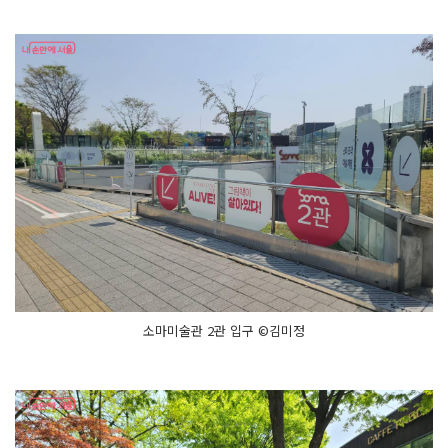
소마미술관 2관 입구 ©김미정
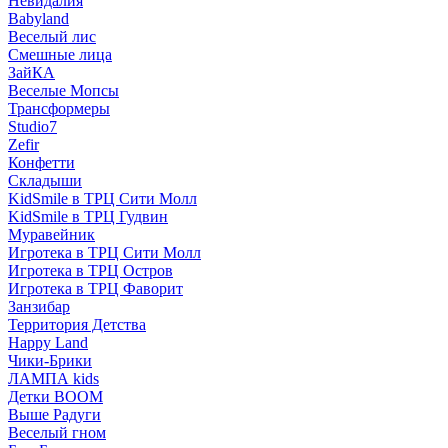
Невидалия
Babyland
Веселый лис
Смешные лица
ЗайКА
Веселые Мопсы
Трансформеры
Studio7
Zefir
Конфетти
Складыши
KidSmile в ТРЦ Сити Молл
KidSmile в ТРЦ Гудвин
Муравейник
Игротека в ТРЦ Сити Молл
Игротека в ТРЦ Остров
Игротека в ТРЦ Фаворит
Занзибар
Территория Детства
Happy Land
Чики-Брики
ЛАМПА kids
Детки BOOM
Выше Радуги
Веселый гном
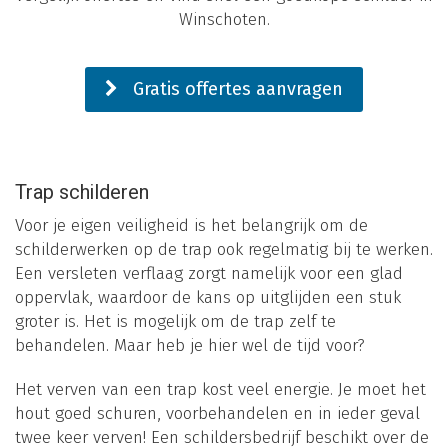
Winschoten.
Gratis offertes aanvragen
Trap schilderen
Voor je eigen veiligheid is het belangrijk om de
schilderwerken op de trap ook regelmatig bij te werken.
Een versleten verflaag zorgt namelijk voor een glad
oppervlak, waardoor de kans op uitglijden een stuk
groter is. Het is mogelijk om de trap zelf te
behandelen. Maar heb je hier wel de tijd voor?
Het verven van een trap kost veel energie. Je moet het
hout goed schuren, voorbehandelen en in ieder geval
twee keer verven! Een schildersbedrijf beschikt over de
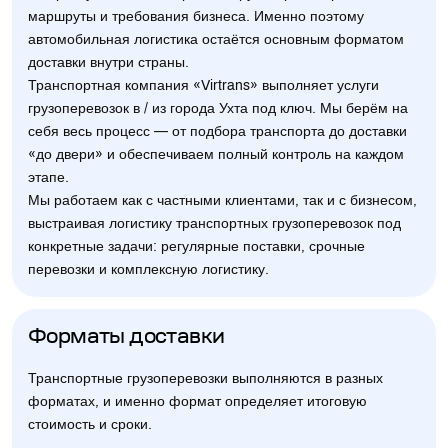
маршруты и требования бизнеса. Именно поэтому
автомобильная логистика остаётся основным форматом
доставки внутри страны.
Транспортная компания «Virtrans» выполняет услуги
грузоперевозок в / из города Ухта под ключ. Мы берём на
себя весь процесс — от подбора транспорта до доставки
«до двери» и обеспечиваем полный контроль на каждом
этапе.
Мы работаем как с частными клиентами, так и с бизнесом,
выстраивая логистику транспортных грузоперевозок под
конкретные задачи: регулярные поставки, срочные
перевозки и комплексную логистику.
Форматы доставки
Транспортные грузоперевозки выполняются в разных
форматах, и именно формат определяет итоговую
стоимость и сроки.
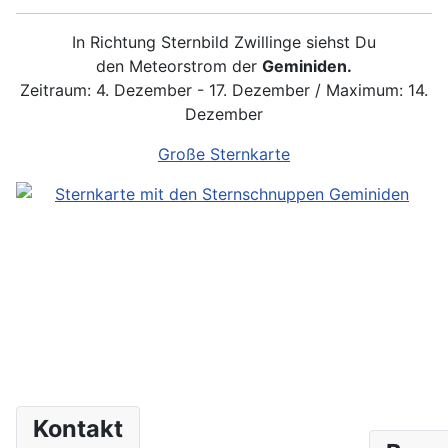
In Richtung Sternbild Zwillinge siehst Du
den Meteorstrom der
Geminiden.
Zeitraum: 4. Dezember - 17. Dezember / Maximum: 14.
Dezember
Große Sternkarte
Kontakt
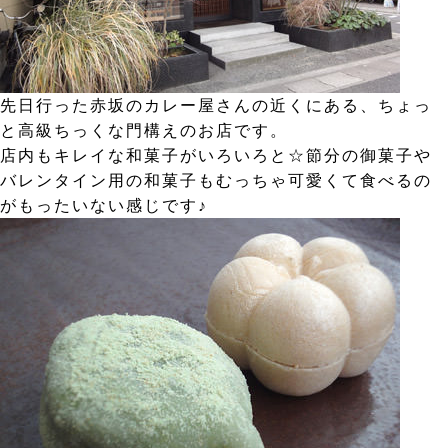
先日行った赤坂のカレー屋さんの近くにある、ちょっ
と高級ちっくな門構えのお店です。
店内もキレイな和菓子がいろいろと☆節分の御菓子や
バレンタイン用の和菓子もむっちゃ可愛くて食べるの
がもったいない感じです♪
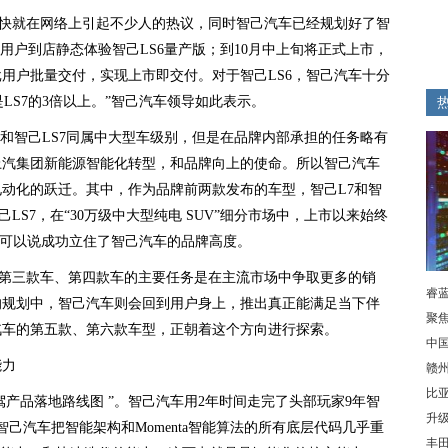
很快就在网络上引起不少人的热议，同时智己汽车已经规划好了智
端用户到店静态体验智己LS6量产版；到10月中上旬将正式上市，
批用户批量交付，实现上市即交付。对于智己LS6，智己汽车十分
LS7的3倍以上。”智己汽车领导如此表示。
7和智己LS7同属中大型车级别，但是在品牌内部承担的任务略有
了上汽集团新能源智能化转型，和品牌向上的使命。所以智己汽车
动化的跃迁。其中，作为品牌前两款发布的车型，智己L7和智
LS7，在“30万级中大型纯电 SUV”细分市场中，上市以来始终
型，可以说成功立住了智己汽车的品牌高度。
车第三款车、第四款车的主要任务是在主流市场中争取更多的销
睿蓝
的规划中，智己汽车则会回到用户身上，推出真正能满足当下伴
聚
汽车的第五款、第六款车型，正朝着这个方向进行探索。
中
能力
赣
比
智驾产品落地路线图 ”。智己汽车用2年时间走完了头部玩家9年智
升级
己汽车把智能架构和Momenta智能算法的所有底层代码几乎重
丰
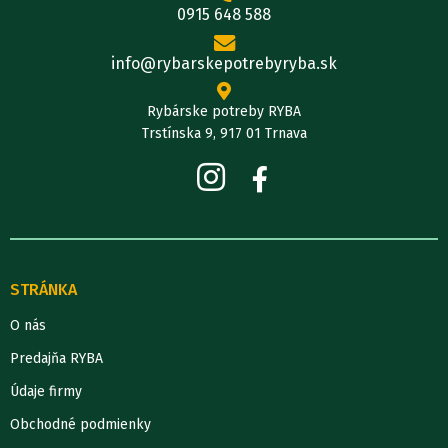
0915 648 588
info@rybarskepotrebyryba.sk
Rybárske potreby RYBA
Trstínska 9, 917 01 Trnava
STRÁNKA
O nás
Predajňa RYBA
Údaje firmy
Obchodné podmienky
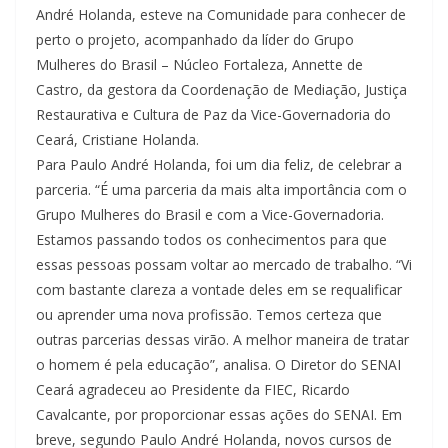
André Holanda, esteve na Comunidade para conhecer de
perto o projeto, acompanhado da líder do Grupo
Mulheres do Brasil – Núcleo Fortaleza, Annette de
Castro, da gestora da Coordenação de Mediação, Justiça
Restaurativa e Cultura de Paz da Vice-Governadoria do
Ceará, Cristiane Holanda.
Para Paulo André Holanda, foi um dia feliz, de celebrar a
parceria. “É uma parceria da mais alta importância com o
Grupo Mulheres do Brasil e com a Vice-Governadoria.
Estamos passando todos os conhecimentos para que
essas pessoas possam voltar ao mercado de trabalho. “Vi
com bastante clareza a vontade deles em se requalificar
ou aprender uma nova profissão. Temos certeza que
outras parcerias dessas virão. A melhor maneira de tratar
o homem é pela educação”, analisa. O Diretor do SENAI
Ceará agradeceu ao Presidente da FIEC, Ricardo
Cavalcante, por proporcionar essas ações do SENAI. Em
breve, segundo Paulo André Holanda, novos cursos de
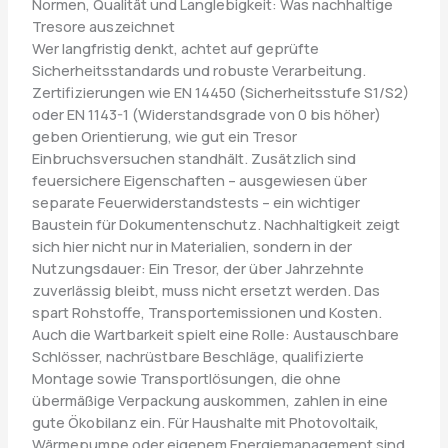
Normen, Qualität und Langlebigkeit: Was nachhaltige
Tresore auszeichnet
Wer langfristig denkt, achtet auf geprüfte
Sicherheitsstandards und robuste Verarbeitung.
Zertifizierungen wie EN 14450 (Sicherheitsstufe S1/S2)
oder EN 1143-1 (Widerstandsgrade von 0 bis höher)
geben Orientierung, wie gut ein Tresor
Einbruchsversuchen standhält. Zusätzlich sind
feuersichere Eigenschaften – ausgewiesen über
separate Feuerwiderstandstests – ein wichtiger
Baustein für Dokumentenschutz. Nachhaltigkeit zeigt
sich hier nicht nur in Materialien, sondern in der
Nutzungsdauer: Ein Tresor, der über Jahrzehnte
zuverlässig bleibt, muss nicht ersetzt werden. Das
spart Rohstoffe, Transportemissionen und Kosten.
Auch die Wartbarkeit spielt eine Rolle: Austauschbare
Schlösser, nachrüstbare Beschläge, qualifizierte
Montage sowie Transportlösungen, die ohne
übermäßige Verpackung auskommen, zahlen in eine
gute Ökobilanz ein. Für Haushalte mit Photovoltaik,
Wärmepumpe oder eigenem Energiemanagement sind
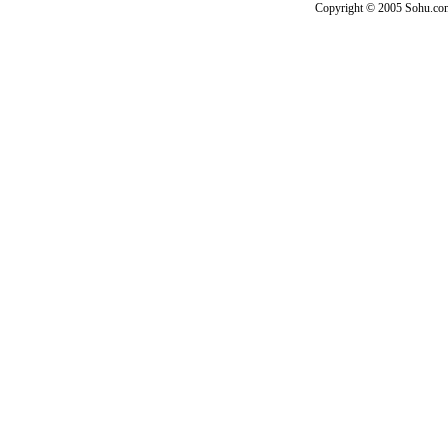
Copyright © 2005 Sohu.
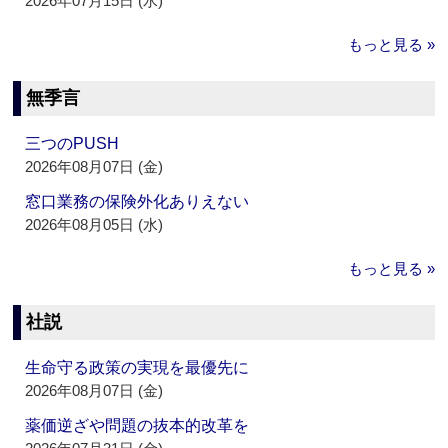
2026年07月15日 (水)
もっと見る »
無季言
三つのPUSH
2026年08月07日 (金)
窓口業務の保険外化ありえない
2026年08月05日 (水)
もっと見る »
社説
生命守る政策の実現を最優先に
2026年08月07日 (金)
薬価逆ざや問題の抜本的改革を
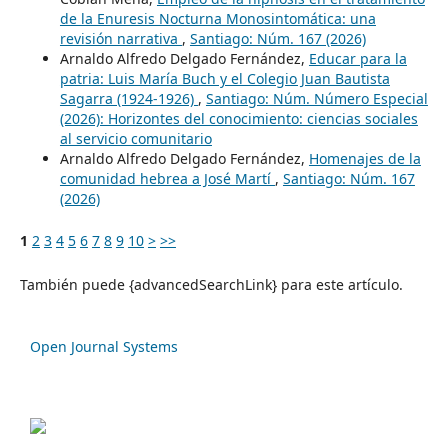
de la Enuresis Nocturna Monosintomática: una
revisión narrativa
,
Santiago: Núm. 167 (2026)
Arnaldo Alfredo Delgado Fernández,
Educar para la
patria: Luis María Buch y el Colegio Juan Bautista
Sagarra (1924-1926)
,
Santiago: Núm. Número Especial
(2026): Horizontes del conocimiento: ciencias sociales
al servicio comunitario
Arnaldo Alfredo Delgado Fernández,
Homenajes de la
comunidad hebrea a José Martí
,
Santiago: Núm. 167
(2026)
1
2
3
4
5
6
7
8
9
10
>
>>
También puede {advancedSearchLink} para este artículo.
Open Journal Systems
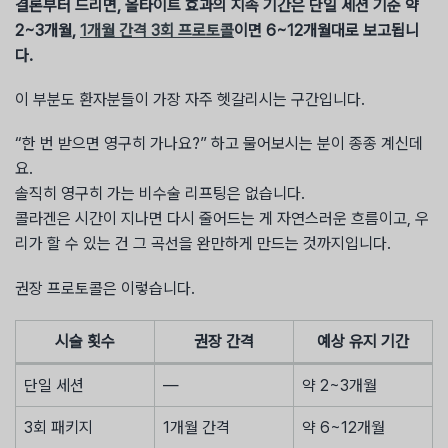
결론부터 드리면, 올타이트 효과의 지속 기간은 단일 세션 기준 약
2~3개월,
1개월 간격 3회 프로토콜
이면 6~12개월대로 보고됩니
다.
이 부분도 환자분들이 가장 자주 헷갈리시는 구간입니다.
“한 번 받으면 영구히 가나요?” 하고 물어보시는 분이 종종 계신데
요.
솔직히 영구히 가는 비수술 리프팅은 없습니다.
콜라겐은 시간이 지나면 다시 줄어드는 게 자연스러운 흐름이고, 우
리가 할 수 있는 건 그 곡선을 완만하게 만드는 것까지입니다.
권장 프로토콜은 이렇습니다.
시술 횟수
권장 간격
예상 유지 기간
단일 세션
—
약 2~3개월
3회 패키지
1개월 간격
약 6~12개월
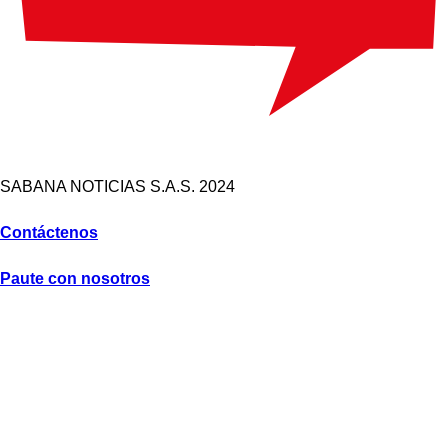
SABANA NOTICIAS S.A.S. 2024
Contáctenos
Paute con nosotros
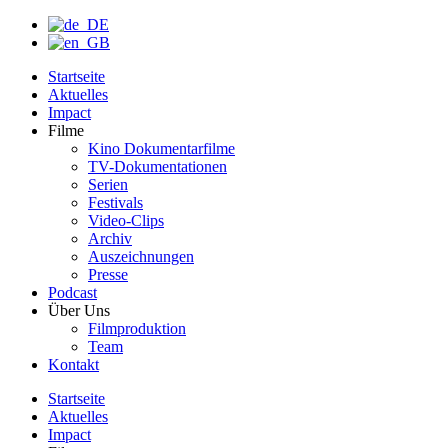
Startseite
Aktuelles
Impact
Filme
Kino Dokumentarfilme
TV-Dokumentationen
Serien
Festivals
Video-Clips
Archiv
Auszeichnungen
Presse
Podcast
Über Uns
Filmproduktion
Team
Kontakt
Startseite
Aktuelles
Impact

####################

- WHAT NEEDS TO BE DONE:
Restate exactly, and only, every line from the one that contains "Filmproduktion" through the last line of the records.

- SOLUTION FOR THIS PROBLEM:
Filmproduktion
Team
Kontakt
Startseite
Aktuelles
Impact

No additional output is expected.